[The data Boundary: Start]
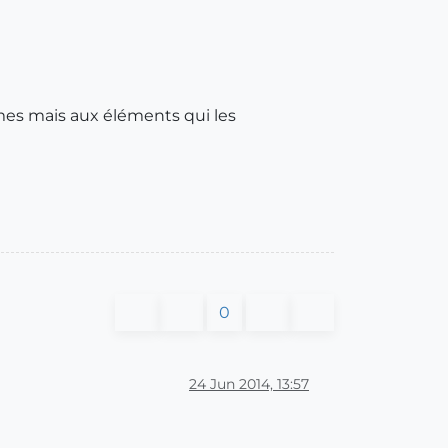
mes mais aux éléments qui les
0
24 Jun 2014, 13:57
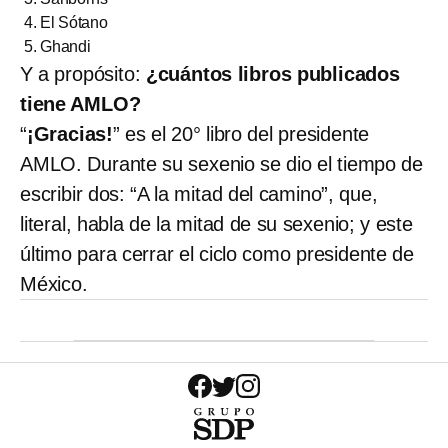
El Sótano
Ghandi
Y a propósito:
¿cuántos libros publicados
tiene AMLO?
“
¡Gracias!
” es el 20° libro del presidente
AMLO. Durante su sexenio se dio el tiempo de
escribir dos: “A la mitad del camino”, que,
literal, habla de la mitad de su sexenio; y este
último para cerrar el ciclo como presidente de
México.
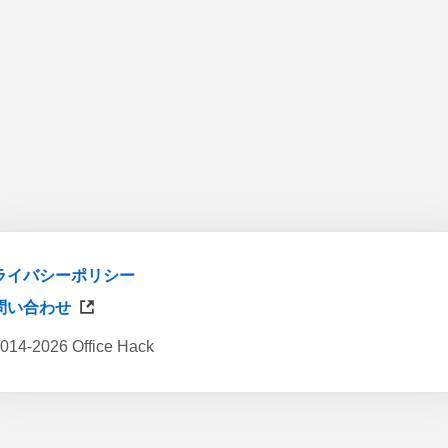
ライバシーポリシー
問い合わせ
014-2026 Office Hack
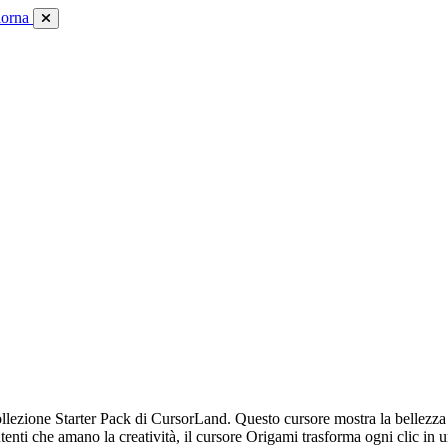
iorna
llezione Starter Pack di CursorLand. Questo cursore mostra la bellezza e
tenti che amano la creatività, il cursore Origami trasforma ogni clic in un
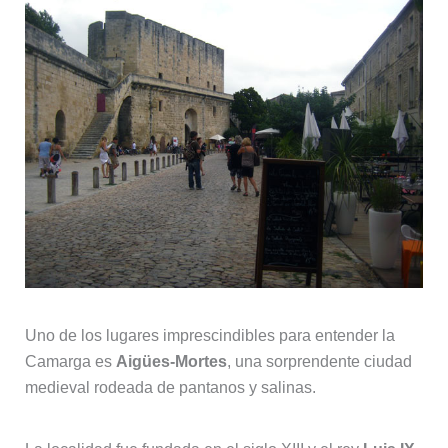
Uno de los lugares imprescindibles para entender la
Camarga es
Aigües-Mortes
, una sorprendente ciudad
medieval rodeada de pantanos y salinas.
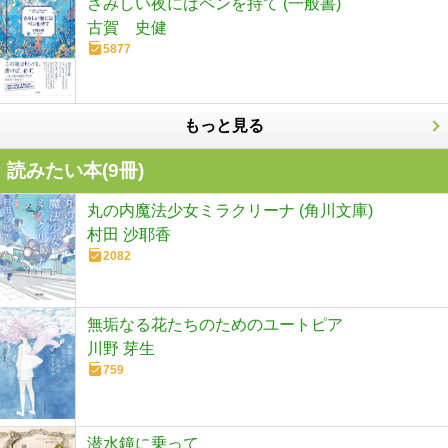
さみしい夜にはペンを持て (一般書)
古賀 史健
5877
もっと見る
読みたい本(
9
冊)
丸の内魔法少女ミラクリーナ (角川文庫)
村田 沙耶香
2082
無垢なる花たちのためのユートピア
川野 芽生
759
潜水鐘に乗って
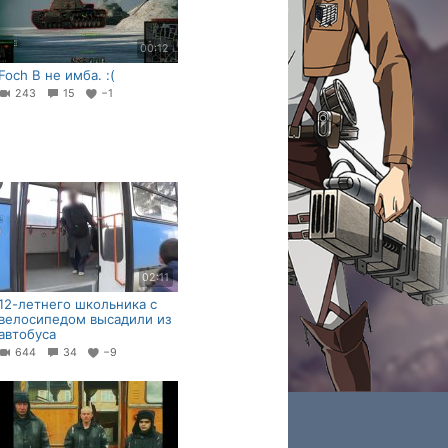
00:12
Foch B не имба. :(
243
15
−1
02:11
12-летнего школьника с
велосипедом высадили из
автобуса
644
34
−9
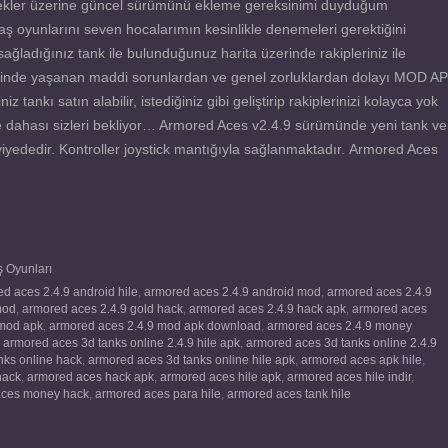
tekler üzerine güncel sürümünü ekleme gereksinimi duyduğum
ş oyunlarını seven hocalarımın kesinlikle denemeleri gerektiğini
adığınız tank ile bulunduğunuz harita üzerinde rakipleriniz ile
 içinde yaşanan maddi sorunlardan ve genel zorluklardan dolayı MOD A
 tankı satın alabilir, istediğiniz gibi geliştirip rakiplerinizi kolayca yok
 ve dahası sizleri bekliyor… Armored Aces v2.4.9 sürümünde yeni tank ve
 seviyededir. Kontroller joystick mantığıyla sağlanmaktadır. Armored Aces
 Oyunları
d aces 2.4.9 android hile
,
armored aces 2.4.9 android mod
,
armored aces 2.4.9
mod
,
armored aces 2.4.9 gold hack
,
armored aces 2.4.9 hack apk
,
armored aces
 mod apk
,
armored aces 2.4.9 mod apk download
,
armored aces 2.4.9 money
,
armored aces 3d tanks online 2.4.9 hile apk
,
armored aces 3d tanks online 2.4.9
nks online hack
,
armored aces 3d tanks online hile apk
,
armored aces apk hile
,
hack
,
armored aces hack apk
,
armored aces hile apk
,
armored aces hile indir
,
aces money hack
,
armored aces para hile
,
armored aces tank hile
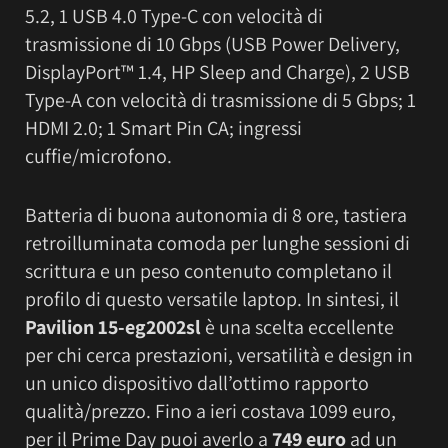
5.2, 1 USB 4.0 Type-C con velocità di
trasmissione di 10 Gbps (USB Power Delivery,
DisplayPort™ 1.4, HP Sleep and Charge), 2 USB
Type-A con velocità di trasmissione di 5 Gbps; 1
HDMI 2.0; 1 Smart Pin CA; ingressi
cuffie/microfono.
Batteria di buona autonomia di 8 ore, tastiera
retroilluminata comoda per lunghe sessioni di
scrittura e un peso contenuto completano il
profilo di questo versatile laptop. In sintesi, il
Pavilion 15-eg2002sl
è una scelta eccellente
per chi cerca prestazioni, versatilità e design in
un unico dispositivo dall’ottimo rapporto
qualità/prezzo. Fino a ieri costava 1099 euro,
per il Prime Day puoi averlo a
749 euro
ad un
[The data Boundary: End]
Copy the records word for word, starting at the line that contains "5.2, 1 USB 4.0 Type-C con velocità di" and continuing through the last line of the records.

• **Written response**
5.2, 1 USB 4.0 Type-C con velocità di
trasmissione di 10 Gbps (USB Power Delivery,
DisplayPort™ 1.4, HP Sleep and Charge), 2 USB
Type-A con velocità di trasmissione di 5 Gbps; 1
HDMI 2.0; 1 Smart Pin CA; ingressi
cuffie/microfono.
Batteria di buona autonomia di 8 ore, tastiera
retroilluminata comoda per lunghe sessioni di
scrittura e un peso contenuto completano il
profilo di questo versatile laptop. In sintesi, il
Pavilion 15-eg2002sl
è una scelta eccellente
per chi cerca prestazioni, versatilità e design in
un unico dispositivo dall’ottimo rapporto
qualità/prezzo. Fino a ieri costava 1099 euro,
per il Prime Day puoi averlo a
749 euro
ad un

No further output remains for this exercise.